Premio Nobel per la Pace Abiy Ahmed Ali in tuta militare
Francesco Cecchini
“La guerra è l’ incarnazione dell’ inferno per tutti coloro che vi partecipano. Ci sono stato e sono tornato. C’è chi non ha mai visto la guerra, ma la glorifica. Non hanno visto la paura, la fatica e la distruzione, continua davanti al pubblico. Né hanno sentito il triste vuoto della guerra dopo la carneficina. “
Il 10 dicembre 2019, a Oslo, Abiy Ahmed, presidente dell’ Etiopia ha iniziato il suo discorso come vincitore del Premio Nobel per la pace con il racconto della sua esperienza come operatore radiofonico sul fronte di Badme, durante la guerra tra l’Etiopia e il ‘Eritrea, nel 1998.
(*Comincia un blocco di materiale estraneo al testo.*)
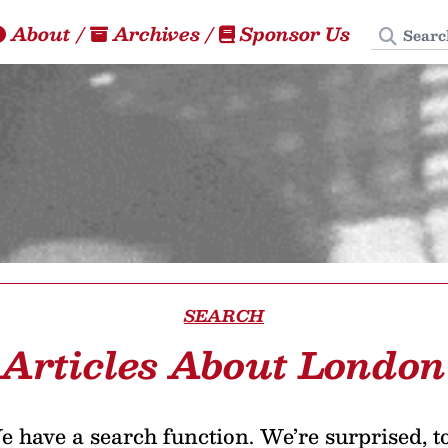
Search
About
/
Archives
/
Sponsor Us
SEARCH
Articles About London
 have a search function. We’re surprised, t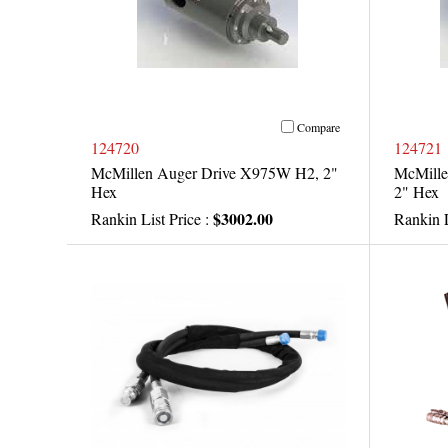
Compare
124720
124721
McMillen Auger Drive X975W H2, 2"
McMille
Hex
2" Hex
$3002.00
Rankin List Price :
Rankin L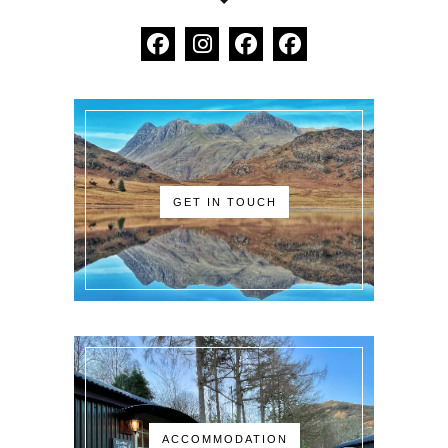
GET IN TOUCH
ACCOMMODATION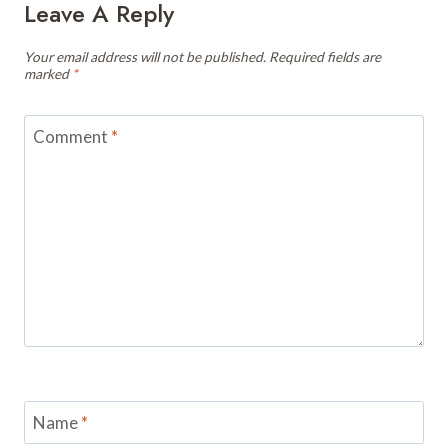
Leave A Reply
Your email address will not be published.
Required fields are
marked
*
Comment
*
Name
*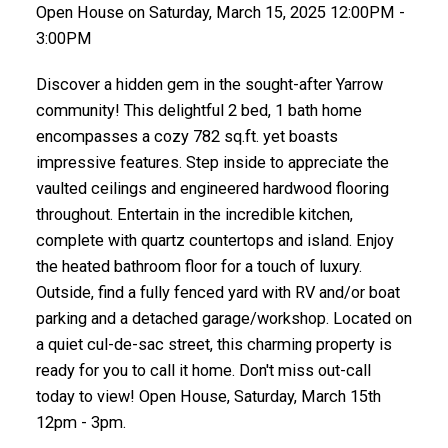
Open House on Saturday, March 15, 2025 12:00PM -
3:00PM
Discover a hidden gem in the sought-after Yarrow
community! This delightful 2 bed, 1 bath home
encompasses a cozy 782 sq.ft. yet boasts
impressive features. Step inside to appreciate the
vaulted ceilings and engineered hardwood flooring
throughout. Entertain in the incredible kitchen,
complete with quartz countertops and island. Enjoy
the heated bathroom floor for a touch of luxury.
Outside, find a fully fenced yard with RV and/or boat
parking and a detached garage/workshop. Located on
a quiet cul-de-sac street, this charming property is
ready for you to call it home. Don't miss out-call
today to view! Open House, Saturday, March 15th
12pm - 3pm.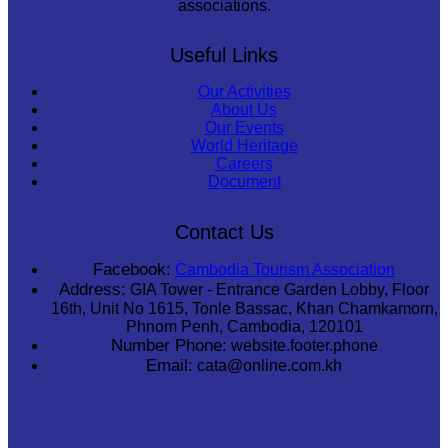
associations.
Useful Links
Our Activities
About Us
Our Events
World Heritage
Careers
Document
Contact Us
Facebook:
Cambodia Tourism Association
Address:
GIA Tower - Entrance Garden Lobby, Floor
16th, Unit No 1615, Tonle Bassac, Khan Chamkamorn,
Phnom Penh, Cambodia, 120101
Number Phone:
website.footer.phone
Email:
cata@online.com.kh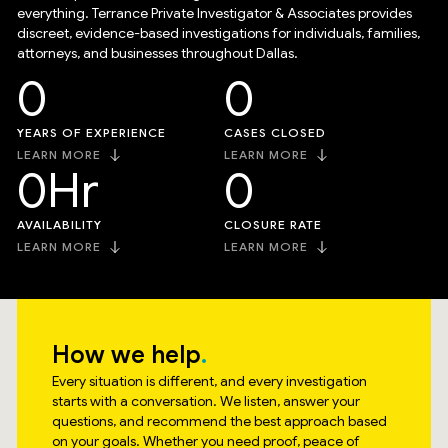
everything. Terrance Private Investigator & Associates provides
discreet, evidence-based investigations for individuals, families,
attorneys, and businesses throughout Dallas.
0
0
YEARS OF EXPERIENCE
CASES CLOSED
LEARN MORE
LEARN MORE
0
Hr
0
AVAILABILITY
CLOSURE RATE
LEARN MORE
LEARN MORE
How we help
Every situation is different, and every investigation
starts with a conversation. We listen, answer your
questions, and recommend the best approach based
on your goals. Whether you need proof, peace of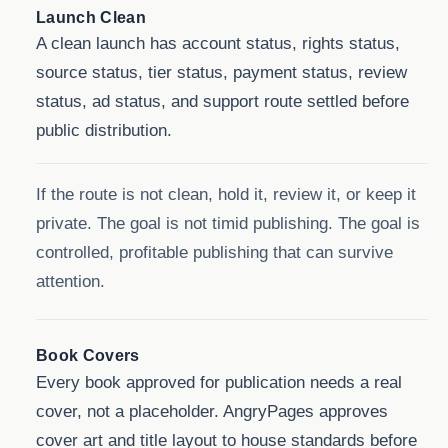
Launch Clean
A clean launch has account status, rights status,
source status, tier status, payment status, review
status, ad status, and support route settled before
public distribution.
If the route is not clean, hold it, review it, or keep it
private. The goal is not timid publishing. The goal is
controlled, profitable publishing that can survive
attention.
Book Covers
Every book approved for publication needs a real
cover, not a placeholder. AngryPages approves
cover art and title layout to house standards before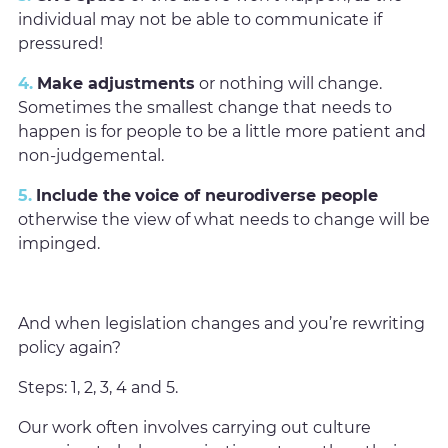
individual may not be able to communicate if
pressured!
4.
Make adjustments
or nothing will change.
Sometimes the smallest change that needs to
happen is for people to be a little more patient and
non-judgemental.
5.
Include the
voice of neurodiverse people
otherwise the view of what needs to change will be
impinged.
And when legislation changes and you’re rewriting
policy again?
Steps: 1, 2, 3, 4 and 5.
Our work often involves carrying out culture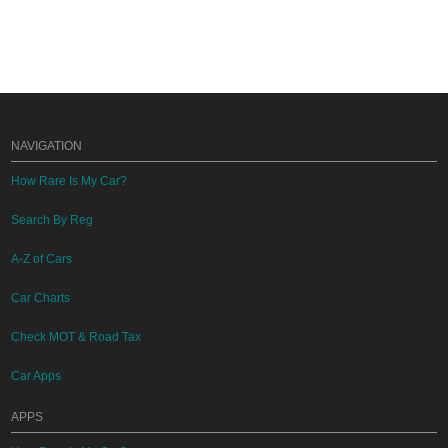
NAVIGATION
How Rare Is My Car?
Search By Reg
A-Z of Cars
Car Charts
Check MOT & Road Tax
Car Apps
APPS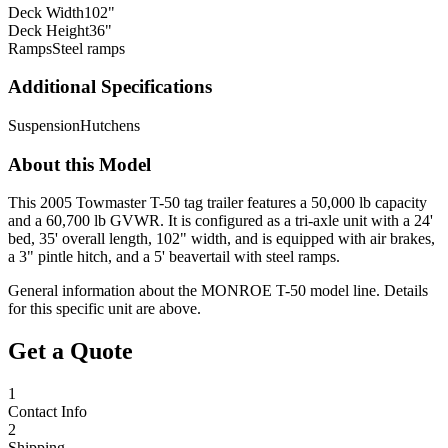
Deck Width
102"
Deck Height
36"
Ramps
Steel ramps
Additional Specifications
Suspension
Hutchens
About this Model
This 2005 Towmaster T-50 tag trailer features a 50,000 lb capacity
and a 60,700 lb GVWR. It is configured as a tri-axle unit with a 24'
bed, 35' overall length, 102" width, and is equipped with air brakes,
a 3" pintle hitch, and a 5' beavertail with steel ramps.
General information about the
MONROE
T-50
model line. Details
for this specific unit are above.
Get a Quote
1
Contact Info
2
Shipping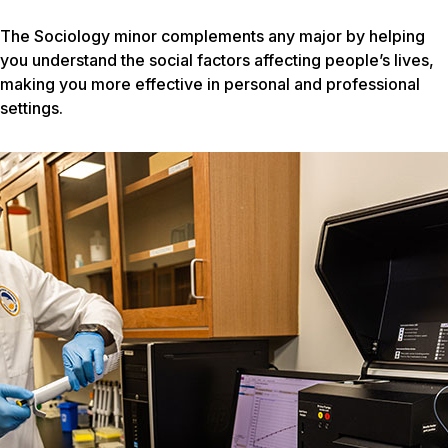
The Sociology minor complements any major by helping
you understand the social factors affecting people’s lives,
making you more effective in personal and professional
settings.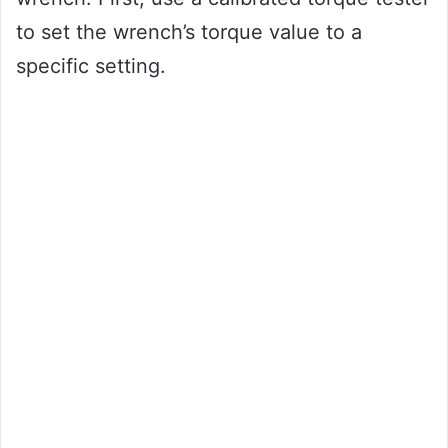
to set the wrench’s torque value to a
specific setting.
Abiy Ahmed è oggi ancora in guerra, una guerra che coinvolge tutto il Corno d’ Africa, Etiopia, Tigrai e Eritrea e che viene da lontano.
Meles Zenawi nato ad Adua nel Tigray e morto nel 2012 è stato per 19 anni il padre padrone dell’Etiopia e nemico dell’ Eritrea di Isaias Afwerki. Il 5 Aprile 2010 Meles dichiarò ufficialmente in un intervento al parlamento di voler aiutare gli eritrei a far fuori il regime di Isaias Afwerki, accusato di sostenere movimenti di liberazione in Etiopia e movimenti islamici in Somalia. Sue testuali parole sono state le seguenti: “ Non abbiamo intenzioni di invadere l’ Eritrea, ma dobbiamo estenderei la nostra influenza” . In realtà il cuore del problema era il rifiuto di Meles di restituire terre che appartenevano all’ Eritrea, come lo riconosceva l’ONU.
Se Meles Zenawi avesse ascoltato Abiy Ahmed dire, a Oslo il 10 dicembre 2019, : “Accetto questo premio a nome del mio partenaire e compagno, il presidente eritreo Issayas Afeworki, la cui buona volontà, fiducia e impegno sono stati fondamentali per porre fine a due decenni di stallo tra i nostri paesi. ” , starebbe ancora rivoltandosi nella tomba.
Chi ha ben interpretato sentimenti e desideri di Meles Zenawi è stato Debretsion Gebremichael, eletto a settembre e leader del partito del Tigray People’s Liberation Front (TPLF), lanciando quattro missili sulla capitale dell’ Eritrea, Asmara. Obiettivi: l’aeroporto internazionale e il ministero dell’Informazione, che, particolare non irrilevante, si trova in città, ma non si sa di vittime. Come non si sa di reazioni militari eritree. Vi sono testimonianza di civili riguardanti missili provenienti dal nord, cioè dall’ Eritrea. Sempre terstimoni oculari raccontano di un’ incursioni dell’ esercito eritreo nel campo di Endaba Guna, distante circa 300 km da Mek’ele. Inoltre l’ esercito del Tigray parla della cattura di reparti armati etiopi con soldati eritrei. Quello che è certo è che l’ Eritrea è ben coinvolta nel conflitto.
Ciò che è sicuro, è la mancanza di informazioni certe. Il governo centrale etiope ha infatti oscurato tutti i mezzi di comunicazione, dai telefoni fissi e mobili, a internet e ha imposto ai giornalisti il divieto di entrare nella zona.
Comunque sta scadendo l’ultimatum del governo etiope Fronte popolare di liberazione del Tigrai, che lo ha respinto. Senza esito è stata anche la riunione del Consiglio di Sicurezza dell’Onu, che ha invitato alla pace, come altri, l’ Unione Africana per esempio. Il prossimo passo sarà l’ attacco delle forze armate etiopi a Makallé, la capitale del Tigray, un prevedibile bagno di sangue, in quanto non ci sarà misericordia. Una strage che si aggiunge a quelle già avvenute, denunciate, ma di cui non c’ è una contabilità precisa. Inoltre vi sono migliaia di profughi, che scappano dalle zone del conflitto.
Difficile fare previsioni. Comunque, nn può esserci soluzione militare alle differenze ideologiche tra Abiy e il TPLF. E una guerra prolungata e un continuo spargimento di sangue renderebbero difficile, se non impossibile, la risoluzione amichevole di queste differenze. L’ unica soluzione alla guerra continua e al più ampio sconvolgimento politico che tormenta l’Etiopia è un autentico impegno per un dialogo nazionale onnicomprensivo che tracci un percorso concordato verso un futuro democratico.